TRY IT: Present every line of text from all the records below as a numbered list, skipping blank lines. Leave the pictures out of your answer.
___ DATA PROVIDED ___
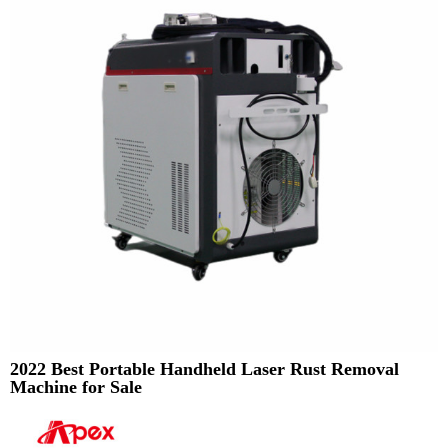
2022 Best Portable Handheld Laser Rust Removal
Machine for Sale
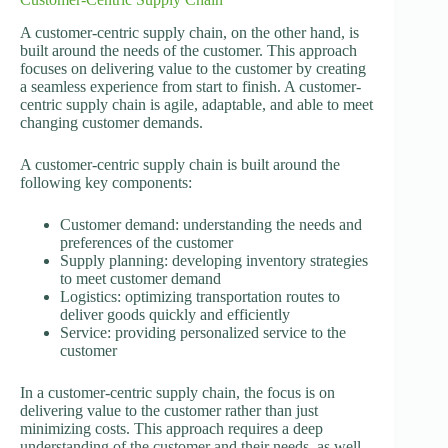
A customer-centric supply chain, on the other hand, is
built around the needs of the customer. This approach
focuses on delivering value to the customer by creating
a seamless experience from start to finish. A customer-
centric supply chain is agile, adaptable, and able to meet
changing customer demands.
A customer-centric supply chain is built around the
following key components:
Customer demand: understanding the needs and
preferences of the customer
Supply planning: developing inventory strategies
to meet customer demand
Logistics: optimizing transportation routes to
deliver goods quickly and efficiently
Service: providing personalized service to the
customer
In a customer-centric supply chain, the focus is on
delivering value to the customer rather than just
minimizing costs. This approach requires a deep
understanding of the customer and their needs, as well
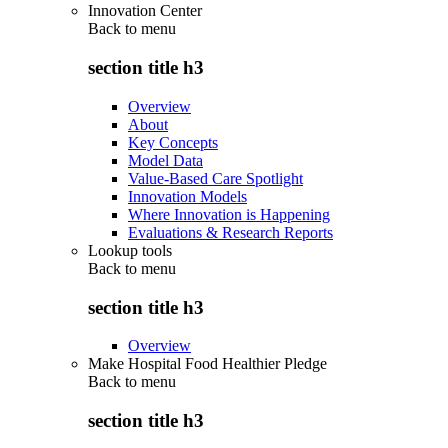
Innovation Center
Back to
menu
section title h3
Overview
About
Key Concepts
Model Data
Value-Based Care Spotlight
Innovation Models
Where Innovation is Happening
Evaluations & Research Reports
Lookup tools
Back to
menu
section title h3
Overview
Make Hospital Food Healthier Pledge
Back to
menu
section title h3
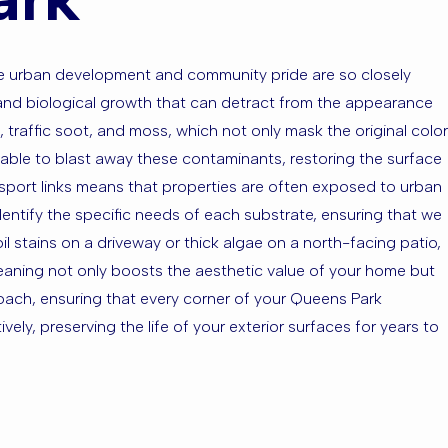
ere urban development and community pride are so closely
and biological growth that can detract from the appearance
 traffic soot, and moss, which not only mask the original color
 able to blast away these contaminants, restoring the surface
ansport links means that properties are often exposed to urban
dentify the specific needs of each substrate, ensuring that we
l stains on a driveway or thick algae on a north-facing patio,
leaning not only boosts the aesthetic value of your home but
oach, ensuring that every corner of your Queens Park
ely, preserving the life of your exterior surfaces for years to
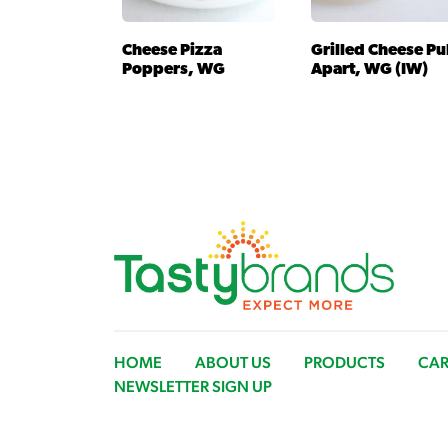
Cheese Pizza
Grilled Cheese Pu
Poppers, WG
Apart, WG (IW)
HOME
ABOUT US
PRODUCTS
CAR
NEWSLETTER SIGN UP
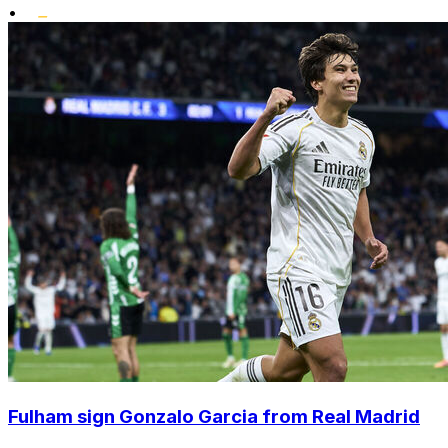
•
Fulham sign Gonzalo Garcia from Real Madrid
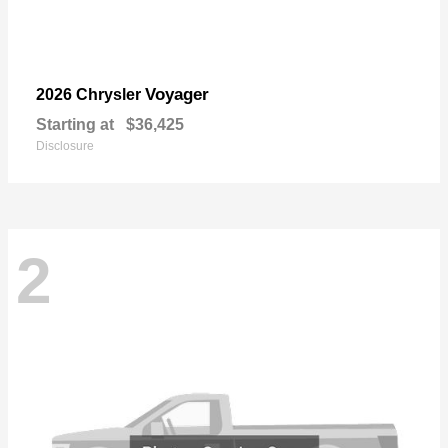
Voyager
2026 Chrysler
Starting at
$36,425
Disclosure
2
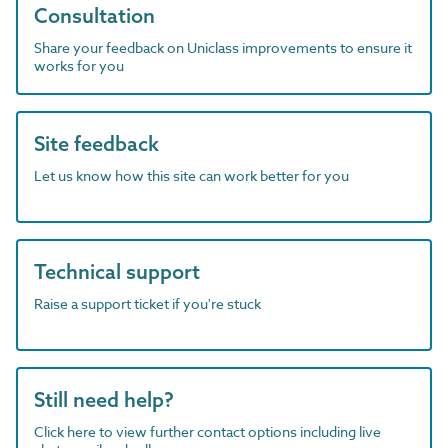
Consultation
Share your feedback on Uniclass improvements to ensure it
works for you
Site feedback
Let us know how this site can work better for you
Technical support
Raise a support ticket if you're stuck
Still need help?
Click here to view further contact options including live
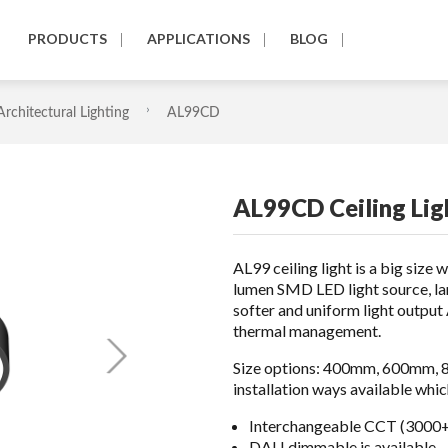
PRODUCTS
APPLICATIONS
BLOG
Architectural Lighting
AL99CD
AL99CD Ceiling Lig
AL99 ceiling light is a big size 
lumen SMD LED light source, lar
softer and uniform light outpu
thermal management.
Size options: 400mm, 600mm, 8
installation ways available wh
Interchangeable CCT (3000+
DALI dimmable is available.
___
RESULT OF THE EXERCISE:
1. 2022 Best Portable Handheld Laser Rust Removal
2. Machine for Sale
3. A customer-centric supply chain, on the other hand, is
4. built around the needs of the customer. This approach
5. focuses on delivering value to the customer by creating
6. a seamless experience from start to finish. A customer-
7. centric supply chain is agile, adaptable, and able to meet
8. changing customer demands.
9. A customer-centric supply chain is built around the
10. following key components:
11. Customer demand: understanding the needs and
12. preferences of the customer
13. Supply planning: developing inventory strategies
14. to meet customer demand
15. Logistics: optimizing transportation routes to
16. deliver goods quickly and efficiently
17. Service: providing personalized service to the
18. customer
19. In a customer-centric supply chain, the focus is on
20. delivering value to the customer rather than just
21. minimizing costs. This approach requires a deep
22. understanding of the customer and their needs, as well
23. Innovation Center
24. Back to
25. menu
26. section title h3
27. Overview
28. About
29. Key Concepts
30. Model Data
31. Value-Based Care Spotlight
32. Innovation Models
33. Where Innovation is Happening
34. Evaluations & Research Reports
35. Lookup tools
36. Back to
37. menu
38. section title h3
39. Overview
40. Make Hospital Food Healthier Pledge
41. Back to
42. menu
43. section title h3
44. ere urban development and community pride are so closely
45. and biological growth that can detract from the appearance
46.  traffic soot, and moss, which not only mask the original color
47.  able to blast away these contaminants, restoring the surface
48. ansport links means that properties are often exposed to urban
49. dentify the specific needs of each substrate, ensuring that we
50. l stains on a driveway or thick algae on a north-facing patio,
51. leaning not only boosts the aesthetic value of your home but
52. oach, ensuring that every corner of your Queens Park
53. ely, preserving the life of your exterior surfaces for years to
54. Cheese Pizza
55. Grilled Cheese Pu
56. Poppers, WG
57. Apart, WG (IW)
58. HOME
59. ABOUT US
60. PRODUCTS
61. CAR
62. NEWSLETTER SIGN UP
63. •
64. Fulham sign Gonzalo Garcia from Real Madrid
65. Voyager
66. 2026 Chrysler
67. Starting at
68. $36,425
69. Disclosure
70. 2
71. Consultation
72. Share your feedback on Uniclass improvements to ensure it
73. works for you
74. Site feedback
75. Let us know how this site can work better for you
76. Technical support
77. Raise a support ticket if you're stuck
78. Still need help?
79. Click here to view further contact options including live
80. PRODUCTS
81. APPLICATIONS
82. BLOG
83. Architectural Lighting
84. AL99CD
85. AL99CD Ceiling Lig
86. AL99 ceiling light is a big size 
87. lumen SMD LED light source, lar
88. softer and uniform light outpu
89. thermal management.
90. Size options: 400mm, 600mm, 8
91. installation ways available wh
92. Interchangeable CCT (3000+
93. DALI dimmable is available.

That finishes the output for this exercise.